(USING THE INFORMATION):
(1) Answer these questions about the forum thread, each on its own line:
(a) For how many nights in total was the first poster hospitalized?
(b) How many liters of water does that poster say she drinks each day?
(c) What does that_girl suggest chewing?
(2) Reproduce the passage of the forum thread that starts with "Anyways, I've been" and ends after "as much recently.", renaming "husband" as "partner".

(DOCUMENT EXTRACT):
BEGIN

# No sex in over two weeks!



## I'mInLoveWithMyHubby (Nov 7, 2011)

I came down with a nasty kidney infection. I was hospitalized for a total of 5 nights. It's been over 2 weeks since the onset of my infection. I still have a fever and horrible kidney pain, but I'm sloooooowly healing. Like a snail crossing the street on a hot summers day.

Anyways, I've been hinting to hubby that it's time to get back on track! I feel well enough now for some action. We went from 6 days a week to nothing. I'm sure he's wanting it too! I'm really hoping tonight we can start getting back on track. 

I miss my husband terribly that way. We still cuddle and hold hands, which is not helping.  It makes me want him more!
_Posted via Mobile Device_


----------



## Enchantment (May 11, 2011)

I thought I hadn't seen you post as much recently.

Hope you can continue to mend quickly and get back in the saddle again soon - maybe tonite! There are a lot of things you can do nice and slow together.


----------



## that_girl (Jul 6, 2011)

Glad you're doing better 

Chew a lot of ice :rofl:


----------



## I'mInLoveWithMyHubby (Nov 7, 2011)

I didn't really feel like posting when I was in all that pain! It was worse then natural childbirth.

I'm drinking 5-7 liters of water a day, some filled with cranberry juice. I'm certainly flushing out my kidney everyday.(I only have one big kidney(horseshoe kidney)). Tonight better be the night or watch out.:lol
_Posted via Mobile Device_


----------

END

(ENTRIES SUPPLIED):

BEGIN

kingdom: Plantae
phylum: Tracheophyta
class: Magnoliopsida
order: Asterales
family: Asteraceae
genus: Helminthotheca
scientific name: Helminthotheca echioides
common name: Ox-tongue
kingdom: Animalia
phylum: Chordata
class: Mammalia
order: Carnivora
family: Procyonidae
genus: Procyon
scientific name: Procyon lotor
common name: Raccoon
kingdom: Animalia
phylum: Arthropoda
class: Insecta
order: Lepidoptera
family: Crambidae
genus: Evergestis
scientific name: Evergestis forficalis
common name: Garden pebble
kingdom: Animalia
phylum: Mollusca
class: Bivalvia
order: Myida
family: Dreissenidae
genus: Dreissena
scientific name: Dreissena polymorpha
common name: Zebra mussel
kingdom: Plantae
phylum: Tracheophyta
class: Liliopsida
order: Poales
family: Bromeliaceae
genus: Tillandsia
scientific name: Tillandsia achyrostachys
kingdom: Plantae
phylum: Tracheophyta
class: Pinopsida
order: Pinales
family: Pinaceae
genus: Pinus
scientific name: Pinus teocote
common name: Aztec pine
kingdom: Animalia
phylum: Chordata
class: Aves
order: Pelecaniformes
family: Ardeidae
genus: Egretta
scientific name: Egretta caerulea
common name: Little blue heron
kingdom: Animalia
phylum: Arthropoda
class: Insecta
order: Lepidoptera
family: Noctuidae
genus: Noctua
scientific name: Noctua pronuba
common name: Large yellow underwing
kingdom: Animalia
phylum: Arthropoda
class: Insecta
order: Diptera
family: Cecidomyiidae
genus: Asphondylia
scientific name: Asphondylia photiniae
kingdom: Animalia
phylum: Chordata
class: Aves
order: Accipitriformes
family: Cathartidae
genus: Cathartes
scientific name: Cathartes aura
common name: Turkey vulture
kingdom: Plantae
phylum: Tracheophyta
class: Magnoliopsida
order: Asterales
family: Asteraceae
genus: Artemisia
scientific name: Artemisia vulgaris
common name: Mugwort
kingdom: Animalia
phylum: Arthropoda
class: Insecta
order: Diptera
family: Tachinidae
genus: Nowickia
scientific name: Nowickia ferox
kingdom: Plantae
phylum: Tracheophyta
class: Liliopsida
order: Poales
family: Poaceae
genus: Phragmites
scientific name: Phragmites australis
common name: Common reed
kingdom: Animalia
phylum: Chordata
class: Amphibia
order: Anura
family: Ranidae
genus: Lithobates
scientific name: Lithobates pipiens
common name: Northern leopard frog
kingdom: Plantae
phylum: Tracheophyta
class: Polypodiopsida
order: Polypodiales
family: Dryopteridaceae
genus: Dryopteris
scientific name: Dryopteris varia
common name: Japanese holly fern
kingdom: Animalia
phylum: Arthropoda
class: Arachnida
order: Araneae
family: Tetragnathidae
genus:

END

(RESPONSES):
(1)
(a) 5 nights
(b) 5-7 liters
(c) A lot of ice

(2)
Anyways, I've been hinting to hubby that it's time to get back on track! I feel well enough now for some action. We went from 6 days a week to nothing. I'm sure he's wanting it too! I'm really hoping tonight we can start getting back on track. 

I miss my partner terribly that way. We still cuddle and hold hands, which is not helping.  It makes me want him more!
_Posted via Mobile Device_


----------



## Enchantment (May 11, 2011)

I thought I hadn't seen you post as much recently.